Оливия прищурилась, стараясь разглядеть, на что указывал Гилмор. Да, похоже, между деревьями торчит что-то, напоминающее трубу.
Сердце ее сжалось. Оливия вновь бросилась бежать. Через несколько минут они стояли у дверей охотничьей сторожки. Она выглядела старой и заброшенной. Черепица на крыше кое-где отвалилась. Похоже, о сторожке все забыли.
Приоткрыв дверь, Гилмор прислушался и поманил ее за собой. Оливия шагнула за порог. Все внутри выглядело еще более убогим, не было и следа какой-либо мебели.
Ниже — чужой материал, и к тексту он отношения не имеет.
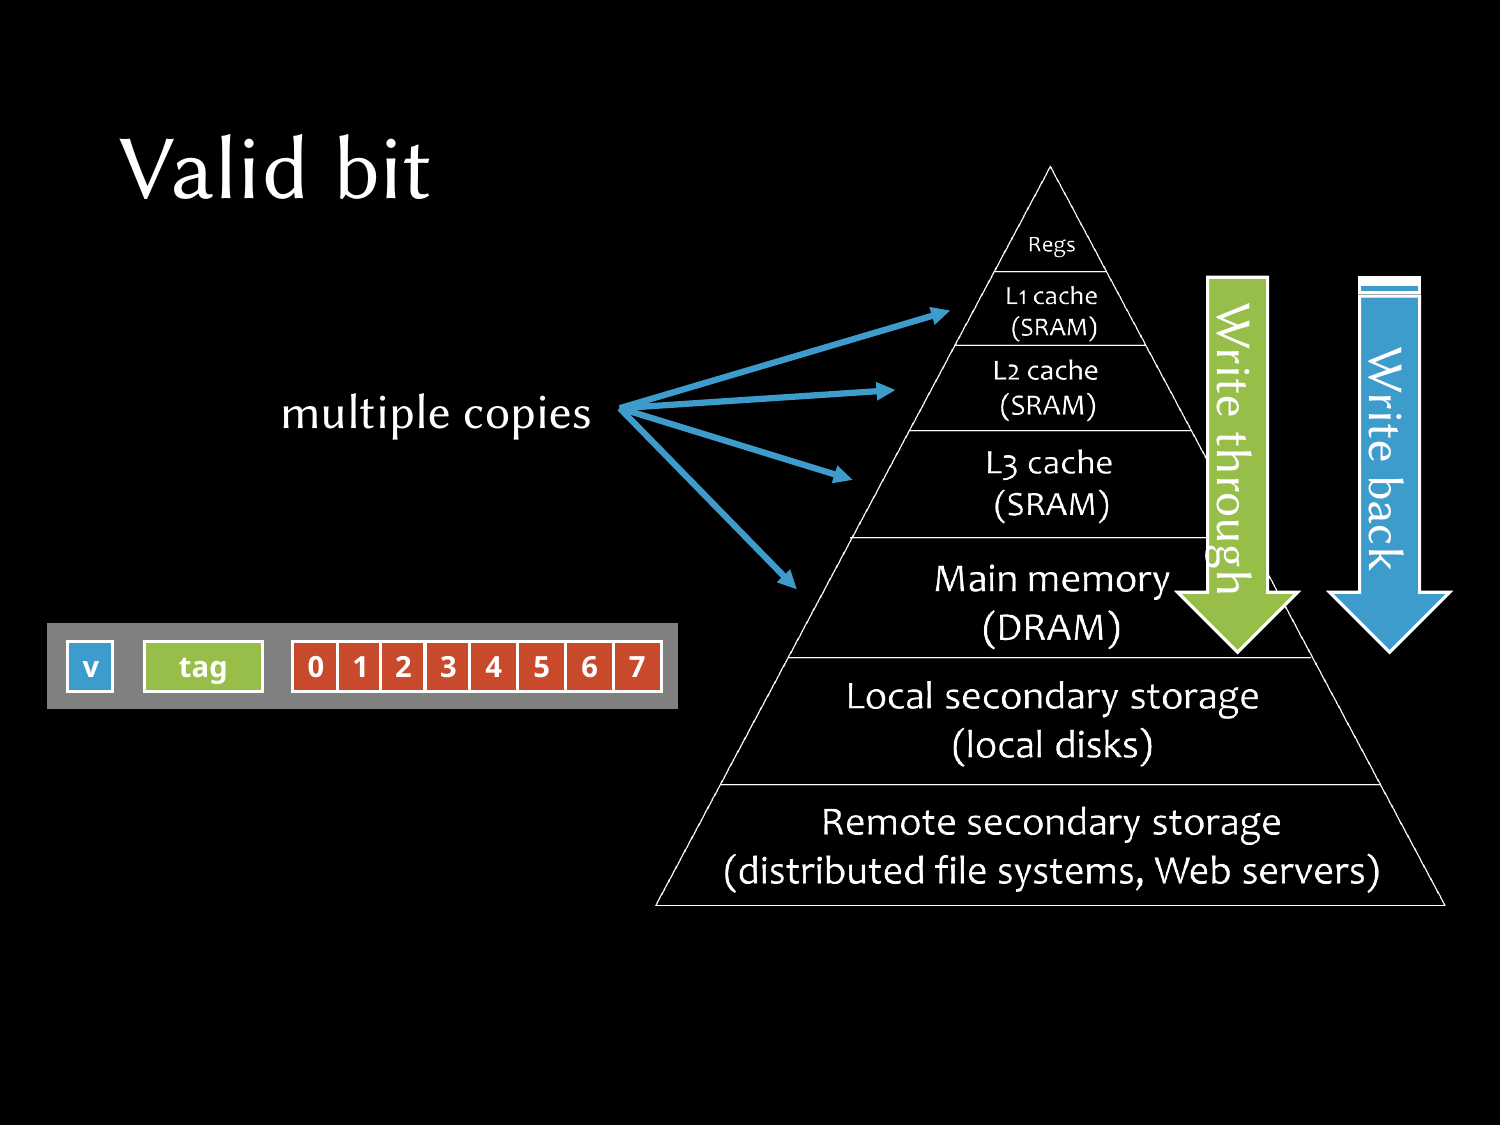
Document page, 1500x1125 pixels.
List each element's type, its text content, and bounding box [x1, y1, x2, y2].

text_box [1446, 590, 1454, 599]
picture [654, 164, 1446, 919]
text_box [262, 310, 951, 590]
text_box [46, 622, 679, 710]
title Valid bit [103, 59, 1397, 278]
– Послушайте, похоже, тут никого нет... – Оливия нахмурилась.
Дверь сзади захлопнулась. Оливия оказалось лицом к лицу с Гилмором. Склонив голову к плечу, он чему-то улыбался.
От одного вида этой улыбки кровь застыла в ее жилах, а сердце глухо заколотилось. Слишком поздно она поняла, что попала в ловушку. Гилмор просто прятался в кустах, ожидая ее появления. Господи, совсем недавно она умоляла Доминика быть осторожным, даже не предполагая, что опасность может грозить ей самой! Если бы только она взяла с собой Люцифера!
Но было уже слишком поздно. Увидев занесенную над ее головой руку, Оливия вскрикнула. Она попыталась пригнуться, но не успела. Сильный удар обрушился на затылок.
Без единого звука Оливия рухнула на пол.